Personal information
- Full name: José Casas de Abadal
- Date of birth: 20 June 2000 (age 26)
- Place of birth: Barcelona, Spain
- Height: 1.78 m (5 ft 10 in)
- Position: Midfielder

Team information
- Current team: Sacramento Republic FC

Youth career
- 2009–2012: Barcelona
- 2012–2013: Ipswich Town
- 2013–2019: Europa

College career
- Years: Team / Apps / (Gls)
- 2019–2021: Indiana Tech Warriors / 64 / (8)
- 2021–2023: UNC Wilmington Seahawks / 33 / (2)

Senior career*
- Years: Team / Apps / (Gls)
- 2021–2022: Fort Wayne / 12 / (1)
- 2024: Inter Miami II / 24 / (0)
- 2024: Inter Miami / 2 / (0)
- 2025: Huntsville City FC / 27 / (0)
- 2026–: Sacramento Republic FC / 0 / (0)

= Pep Casas =

Spanish footballer (born 2000)

José "Pep" Casas de Abadal (born 20 June 2000) is a Spanish professional footballer who plays as a midfielder for Sacramento Republic FC in USL Championship.

==Club career==
Born in Barcelona, Catalonia, Casas began playing football in his hometown with the famed academy La Masia as a child. He had a year-long stint afterwards with the English club Ipswich Town's academy. He finished his development back in Spain with CE Europa where he went up their youth categories before being released. He decided to study postsecondary education in the United States, and joined the Indiana Institute of Technology in 2019 where he played for their soccer team on the side. He moved to University of North Carolina Wilmington in 2021, and began playing with the UNCW Seahawks.

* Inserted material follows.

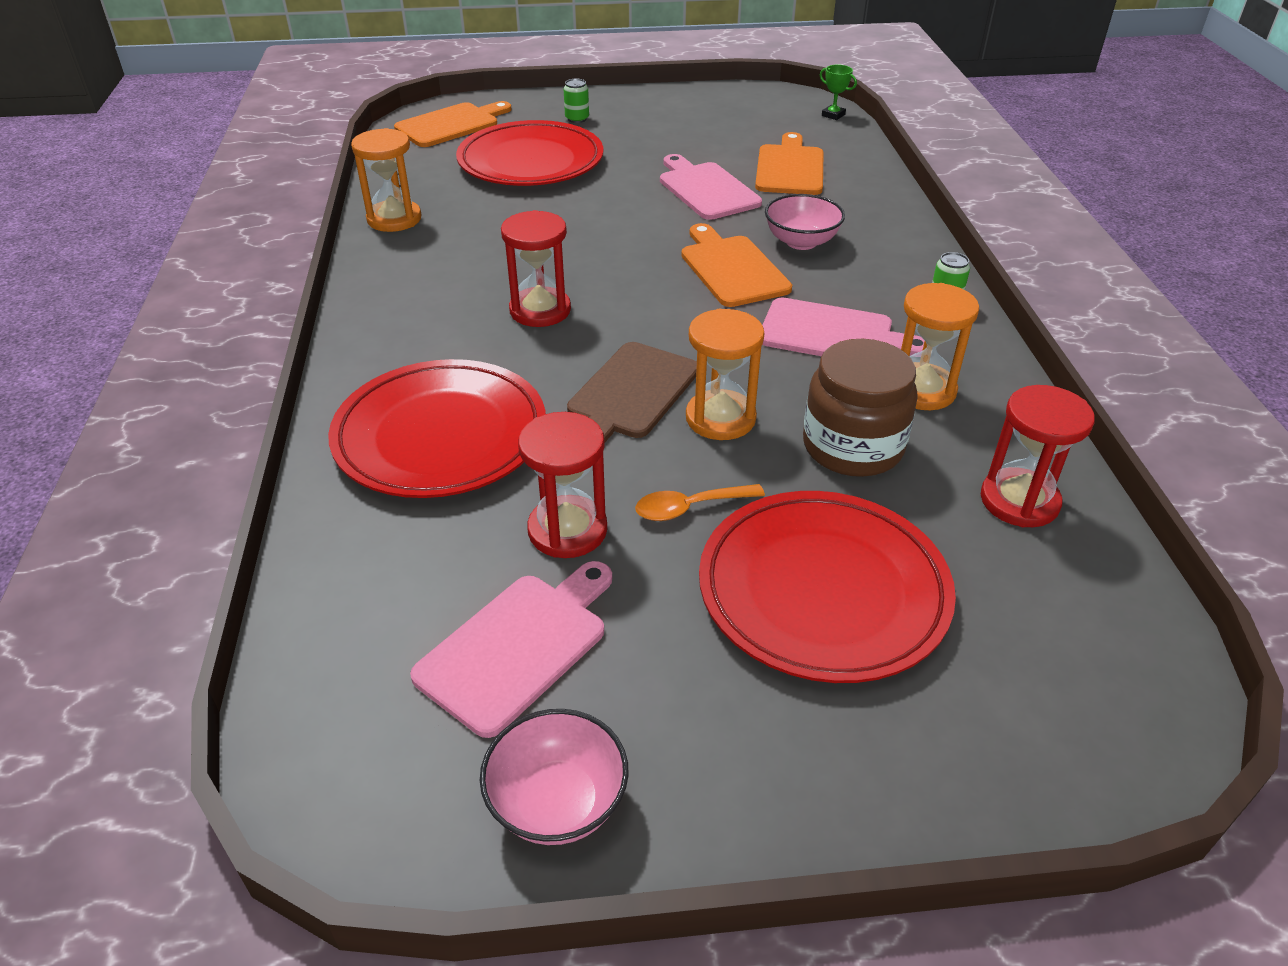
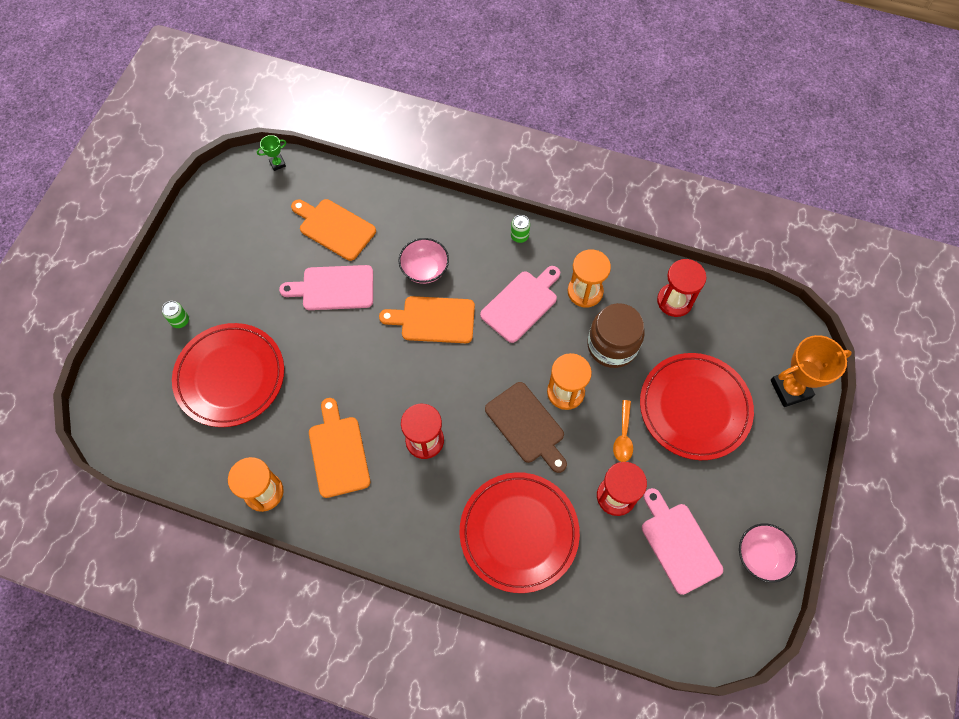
camera: 65 degrees left, 25 degrees up
orange cutting board [394,101,511,147] -> orange cutting board moved to [309,398,370,498]
none -> orange trophy [771,335,852,407]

He was selected by Inter Miami in the third round of the 2024 MLS SuperDraft on 19 December 2023. On 23 March 2024, he signed with the senior Inter Miami team on a short-term loan for a Major League Soccer match. He made his senior and professional debut with Inter Miami as a late substitute in a 4–0 loss to New York Red Bulls on 23 March 2024. On 30 March 2024, he signed on another short-term loan with Inter Miami.

On 28 January 2026, Sacramento Republic FC of the USL Championship announced they had signed Casas to a contract for the 2026 season.